ABOUT THIS TASK
Rewrite the entries below with every "centimetres" changed to "centimeters" and nothing else altered. Leave the pictures out of your answer.

======== RECORDS FOR THIS TASK ========

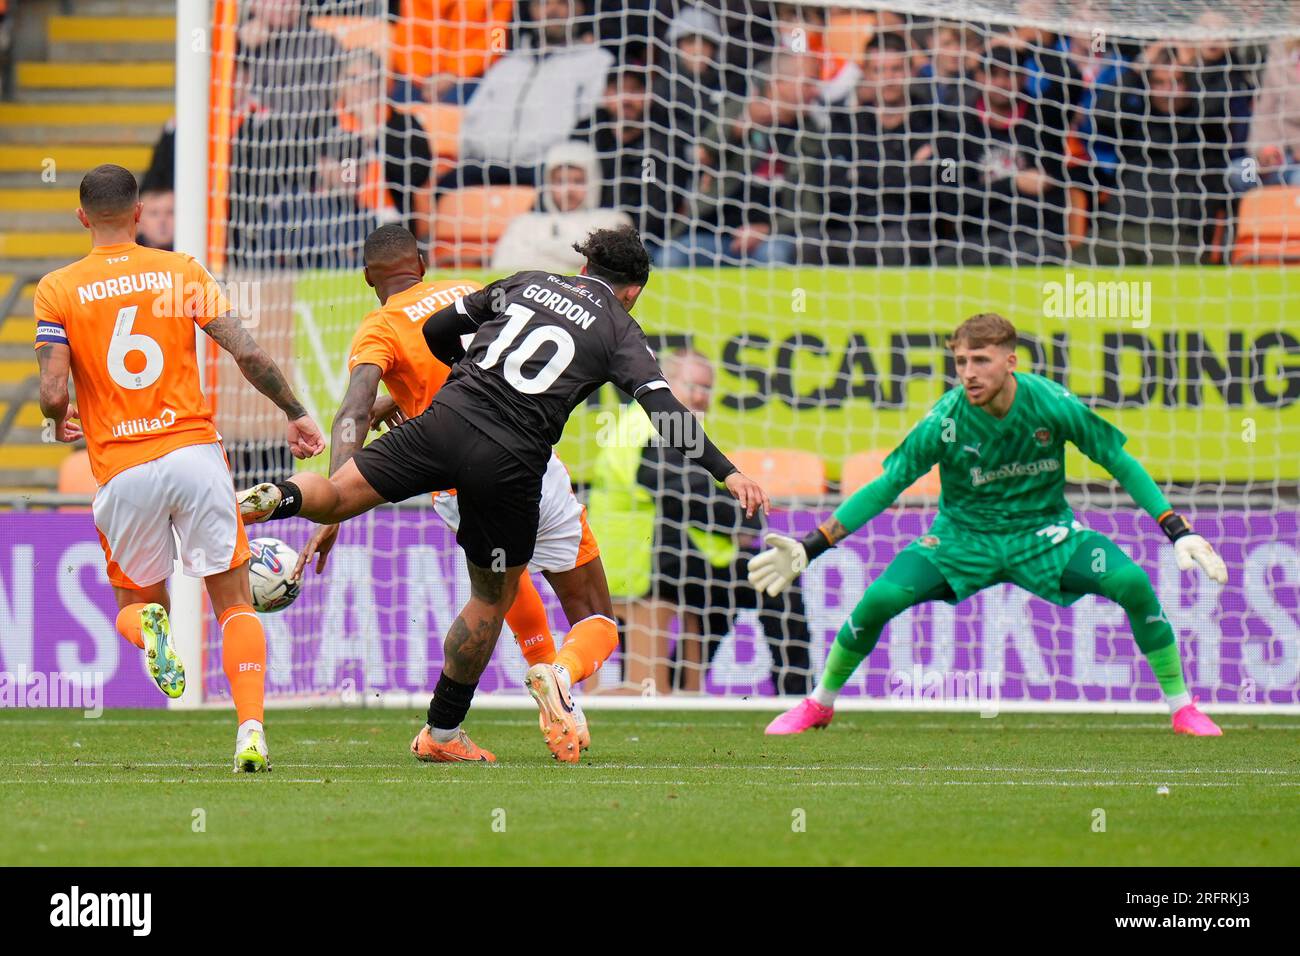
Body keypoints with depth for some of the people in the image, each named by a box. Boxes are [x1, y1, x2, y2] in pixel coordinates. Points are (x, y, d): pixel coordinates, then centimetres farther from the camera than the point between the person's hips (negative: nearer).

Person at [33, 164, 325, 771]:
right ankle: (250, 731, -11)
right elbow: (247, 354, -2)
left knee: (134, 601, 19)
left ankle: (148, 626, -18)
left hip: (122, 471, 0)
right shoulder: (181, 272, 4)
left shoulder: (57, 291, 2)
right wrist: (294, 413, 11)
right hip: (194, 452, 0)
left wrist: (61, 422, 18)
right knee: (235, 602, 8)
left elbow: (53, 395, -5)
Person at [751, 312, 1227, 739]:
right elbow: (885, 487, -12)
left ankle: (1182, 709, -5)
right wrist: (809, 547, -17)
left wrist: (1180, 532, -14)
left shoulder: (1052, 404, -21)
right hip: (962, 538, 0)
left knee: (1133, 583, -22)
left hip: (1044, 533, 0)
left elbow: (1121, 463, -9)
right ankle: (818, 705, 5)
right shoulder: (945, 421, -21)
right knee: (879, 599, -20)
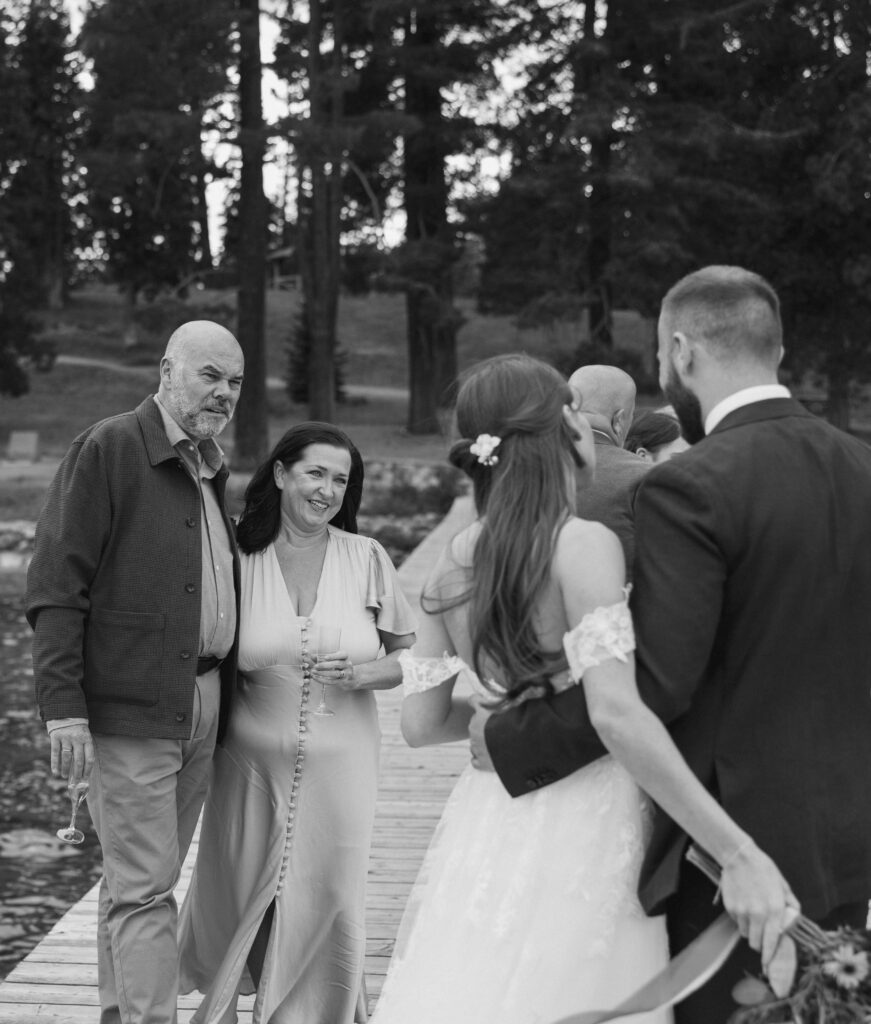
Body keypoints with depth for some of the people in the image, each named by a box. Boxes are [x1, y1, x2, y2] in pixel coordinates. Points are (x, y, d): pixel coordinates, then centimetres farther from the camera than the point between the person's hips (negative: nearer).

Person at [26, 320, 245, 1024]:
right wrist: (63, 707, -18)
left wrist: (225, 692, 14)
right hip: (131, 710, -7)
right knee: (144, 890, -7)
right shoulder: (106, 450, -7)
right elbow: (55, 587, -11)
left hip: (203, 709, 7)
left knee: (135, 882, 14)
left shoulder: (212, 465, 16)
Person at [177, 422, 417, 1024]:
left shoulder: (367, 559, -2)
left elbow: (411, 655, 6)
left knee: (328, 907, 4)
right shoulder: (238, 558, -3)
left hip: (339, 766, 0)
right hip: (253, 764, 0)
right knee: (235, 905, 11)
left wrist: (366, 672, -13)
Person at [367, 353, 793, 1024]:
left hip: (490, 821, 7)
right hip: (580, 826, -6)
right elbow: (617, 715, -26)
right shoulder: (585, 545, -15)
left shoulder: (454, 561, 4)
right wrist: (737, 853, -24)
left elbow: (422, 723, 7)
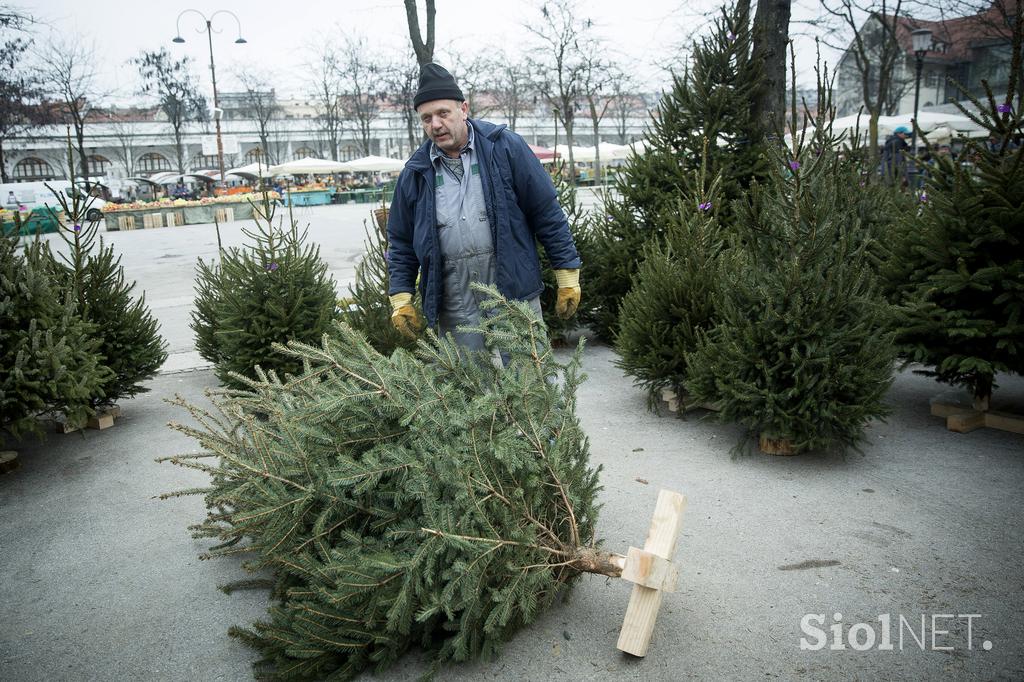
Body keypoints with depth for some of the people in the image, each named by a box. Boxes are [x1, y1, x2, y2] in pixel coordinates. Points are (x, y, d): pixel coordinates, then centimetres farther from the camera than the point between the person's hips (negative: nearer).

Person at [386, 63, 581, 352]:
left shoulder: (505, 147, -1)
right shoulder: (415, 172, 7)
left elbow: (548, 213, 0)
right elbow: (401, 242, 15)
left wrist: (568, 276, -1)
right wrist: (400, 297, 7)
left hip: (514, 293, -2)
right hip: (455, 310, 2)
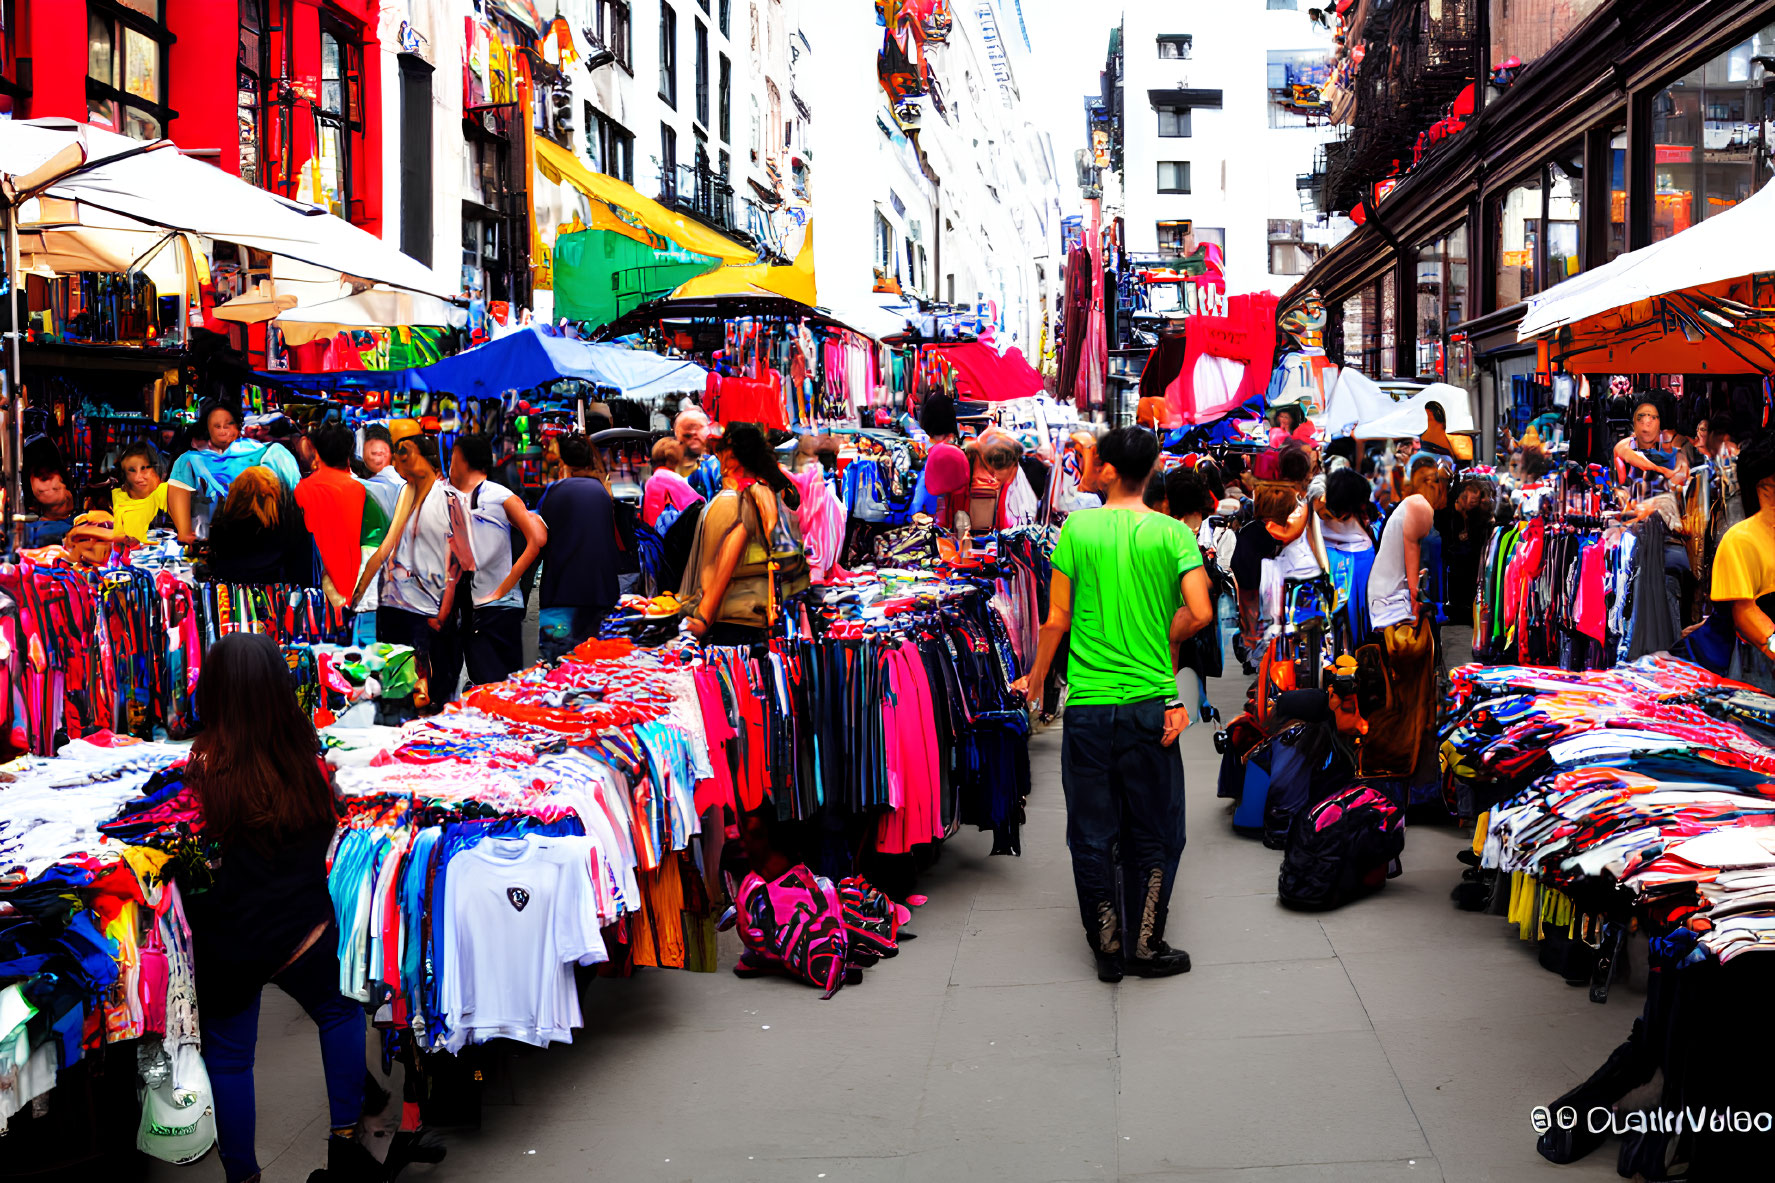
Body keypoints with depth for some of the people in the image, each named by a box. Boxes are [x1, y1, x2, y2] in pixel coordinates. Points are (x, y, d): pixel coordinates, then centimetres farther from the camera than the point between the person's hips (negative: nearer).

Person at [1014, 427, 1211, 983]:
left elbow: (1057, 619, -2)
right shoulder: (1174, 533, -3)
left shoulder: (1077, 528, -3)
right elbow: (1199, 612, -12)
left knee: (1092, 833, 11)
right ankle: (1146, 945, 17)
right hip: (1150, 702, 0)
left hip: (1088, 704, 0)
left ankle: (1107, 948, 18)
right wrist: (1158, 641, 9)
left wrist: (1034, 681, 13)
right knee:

========

RESPONSE
Body keypoints with depth for some of the people in the image, each named by a box. Boxes are [x1, y1, x2, y2] in pixel coordinates. Points are (x, y, d): pixel coordinates, then centimeters farther from the camera than the point between the person's hips (negative: nearer).

Person at [33, 164, 325, 771]:
right ankle: (250, 731, -11)
right elbow: (247, 354, -2)
left knee: (134, 601, 19)
left ankle: (148, 626, -18)
left hip: (122, 471, 0)
right shoulder: (181, 272, 4)
left shoulder: (57, 291, 2)
right wrist: (294, 413, 11)
right hip: (194, 452, 0)
left wrist: (61, 422, 18)
right knee: (235, 602, 8)
left elbow: (53, 395, -5)
Person at [751, 312, 1227, 739]:
right elbow: (885, 487, -12)
left ankle: (1182, 709, -5)
right wrist: (809, 547, -17)
left wrist: (1180, 532, -14)
left shoulder: (1052, 404, -21)
right hip: (962, 538, 0)
left knee: (1133, 583, -22)
left hip: (1044, 533, 0)
left elbow: (1121, 463, -9)
right ankle: (818, 705, 5)
right shoulder: (945, 421, -21)
right knee: (879, 599, -20)
Body keypoints with depth for some of the people in the image, each named by a box. Boxes are [x1, y1, x2, y2] in pixel coordinates. Points are (x, y, d): pixel coordinates, then centimeters farther from the camera than the point between the person's hips (negative: nearer).

Person at [26, 320, 245, 1024]:
right wrist: (63, 707, -18)
left wrist: (225, 692, 14)
right hip: (131, 710, -7)
right knee: (144, 890, -7)
right shoulder: (106, 450, -7)
right elbow: (55, 587, -11)
left hip: (203, 709, 7)
left knee: (135, 882, 14)
left shoulder: (212, 465, 16)
Person at [177, 422, 417, 1024]:
left shoulder: (367, 559, -2)
left elbow: (411, 655, 6)
left knee: (328, 907, 4)
right shoulder: (238, 558, -3)
left hip: (339, 766, 0)
right hip: (253, 764, 0)
right knee: (235, 905, 11)
left wrist: (366, 672, -13)
Person at [367, 353, 793, 1024]:
left hip: (490, 821, 7)
right hip: (580, 826, -6)
right elbow: (617, 715, -26)
right shoulder: (585, 545, -15)
left shoulder: (454, 561, 4)
right wrist: (737, 853, -24)
left elbow: (422, 723, 7)
Body keypoints with depth for some of the people in the image, each named by a box. Boxes are [x1, y1, x2, y2] in pixel coordinates. Points are (x, y, d): pixel coordinates, then centimeters farther from the camera than the point between the person's hips (negative: nearer).

Person at [386, 63, 581, 352]:
left shoulder: (505, 147, -1)
right shoulder: (415, 172, 7)
left elbow: (548, 213, 0)
right elbow: (401, 242, 15)
left wrist: (568, 276, -1)
right wrist: (400, 297, 7)
left hip: (514, 293, -2)
right hip: (455, 310, 2)
Body keypoints with depth for some of the people in the image, each named by a box. Boxes are [x1, y1, x2, y2] in pixel coordinates. Points are (x, y, d): pixel coordinates, then centimeters farther from the camera than the point between the person's hips (negative: nearer).

Person at [1014, 427, 1211, 983]:
left elbow: (1057, 619, -2)
right shoulder: (1174, 533, -3)
left shoulder: (1077, 528, -3)
right elbow: (1199, 612, -12)
left knee: (1092, 833, 11)
right ankle: (1146, 945, 17)
right hip: (1150, 702, 0)
left hip: (1088, 704, 0)
left ankle: (1107, 948, 18)
right wrist: (1158, 641, 9)
left wrist: (1034, 681, 13)
right knee:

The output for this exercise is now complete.